§ **What needs to be done**: Output the complete listing exactly.

Segment Open

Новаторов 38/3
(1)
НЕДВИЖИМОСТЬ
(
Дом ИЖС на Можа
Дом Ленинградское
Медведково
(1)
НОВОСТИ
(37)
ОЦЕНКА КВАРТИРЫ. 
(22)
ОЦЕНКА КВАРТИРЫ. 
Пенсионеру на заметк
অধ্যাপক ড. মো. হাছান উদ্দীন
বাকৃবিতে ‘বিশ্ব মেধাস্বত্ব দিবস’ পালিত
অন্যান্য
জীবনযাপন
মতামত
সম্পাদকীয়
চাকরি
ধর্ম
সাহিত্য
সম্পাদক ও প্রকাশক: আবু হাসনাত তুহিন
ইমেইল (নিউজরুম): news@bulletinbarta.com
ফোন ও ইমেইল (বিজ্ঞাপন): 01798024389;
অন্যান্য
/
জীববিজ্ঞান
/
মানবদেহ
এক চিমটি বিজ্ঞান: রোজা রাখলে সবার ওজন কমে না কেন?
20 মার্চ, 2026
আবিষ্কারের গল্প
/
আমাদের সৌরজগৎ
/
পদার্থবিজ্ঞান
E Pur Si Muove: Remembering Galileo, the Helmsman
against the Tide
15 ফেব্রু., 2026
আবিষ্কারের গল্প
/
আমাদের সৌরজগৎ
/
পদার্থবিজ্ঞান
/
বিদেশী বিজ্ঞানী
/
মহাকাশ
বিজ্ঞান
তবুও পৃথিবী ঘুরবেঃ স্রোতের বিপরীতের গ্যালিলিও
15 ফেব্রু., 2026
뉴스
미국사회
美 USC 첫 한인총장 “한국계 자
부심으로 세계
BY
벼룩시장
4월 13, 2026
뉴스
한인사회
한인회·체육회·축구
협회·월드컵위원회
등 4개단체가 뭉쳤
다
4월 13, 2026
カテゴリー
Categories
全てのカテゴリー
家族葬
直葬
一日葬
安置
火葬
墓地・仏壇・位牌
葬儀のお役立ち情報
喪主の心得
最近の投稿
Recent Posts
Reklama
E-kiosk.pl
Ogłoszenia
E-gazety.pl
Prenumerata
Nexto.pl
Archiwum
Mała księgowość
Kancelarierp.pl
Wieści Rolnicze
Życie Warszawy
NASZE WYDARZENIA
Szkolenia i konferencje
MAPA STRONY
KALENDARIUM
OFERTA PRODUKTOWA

Segment Closed

§ **Exercise output**:
Новаторов 38/3
(1)
НЕДВИЖИМОСТЬ
(
Дом ИЖС на Можа
Дом Ленинградское
Медведково
(1)
НОВОСТИ
(37)
ОЦЕНКА КВАРТИРЫ. 
(22)
ОЦЕНКА КВАРТИРЫ. 
Пенсионеру на заметк
অধ্যাপক ড. মো. হাছান উদ্দীন
বাকৃবিতে ‘বিশ্ব মেধাস্বত্ব দিবস’ পালিত
অন্যান্য
জীবনযাপন
মতামত
সম্পাদকীয়
চাকরি
ধর্ম
সাহিত্য
সম্পাদক ও প্রকাশক: আবু হাসনাত তুহিন
ইমেইল (নিউজরুম): news@bulletinbarta.com
ফোন ও ইমেইল (বিজ্ঞাপন): 01798024389;
অন্যান্য
/
জীববিজ্ঞান
/
মানবদেহ
এক চিমটি বিজ্ঞান: রোজা রাখলে সবার ওজন কমে না কেন?
20 মার্চ, 2026
আবিষ্কারের গল্প
/
আমাদের সৌরজগৎ
/
পদার্থবিজ্ঞান
E Pur Si Muove: Remembering Galileo, the Helmsman
against the Tide
15 ফেব্রু., 2026
আবিষ্কারের গল্প
/
আমাদের সৌরজগৎ
/
পদার্থবিজ্ঞান
/
বিদেশী বিজ্ঞানী
/
মহাকাশ
বিজ্ঞান
তবুও পৃথিবী ঘুরবেঃ স্রোতের বিপরীতের গ্যালিলিও
15 ফেব্রু., 2026
뉴스
미국사회
美 USC 첫 한인총장 “한국계 자
부심으로 세계
BY
벼룩시장
4월 13, 2026
뉴스
한인사회
한인회·체육회·축구
협회·월드컵위원회
등 4개단체가 뭉쳤
다
4월 13, 2026
カテゴリー
Categories
全てのカテゴリー
家族葬
直葬
一日葬
安置
火葬
墓地・仏壇・位牌
葬儀のお役立ち情報
喪主の心得
最近の投稿
Recent Posts
Reklama
E-kiosk.pl
Ogłoszenia
E-gazety.pl
Prenumerata
Nexto.pl
Archiwum
Mała księgowość
Kancelarierp.pl
Wieści Rolnicze
Życie Warszawy
NASZE WYDARZENIA
Szkolenia i konferencje
MAPA STRONY
KALENDARIUM
OFERTA PRODUKTOWA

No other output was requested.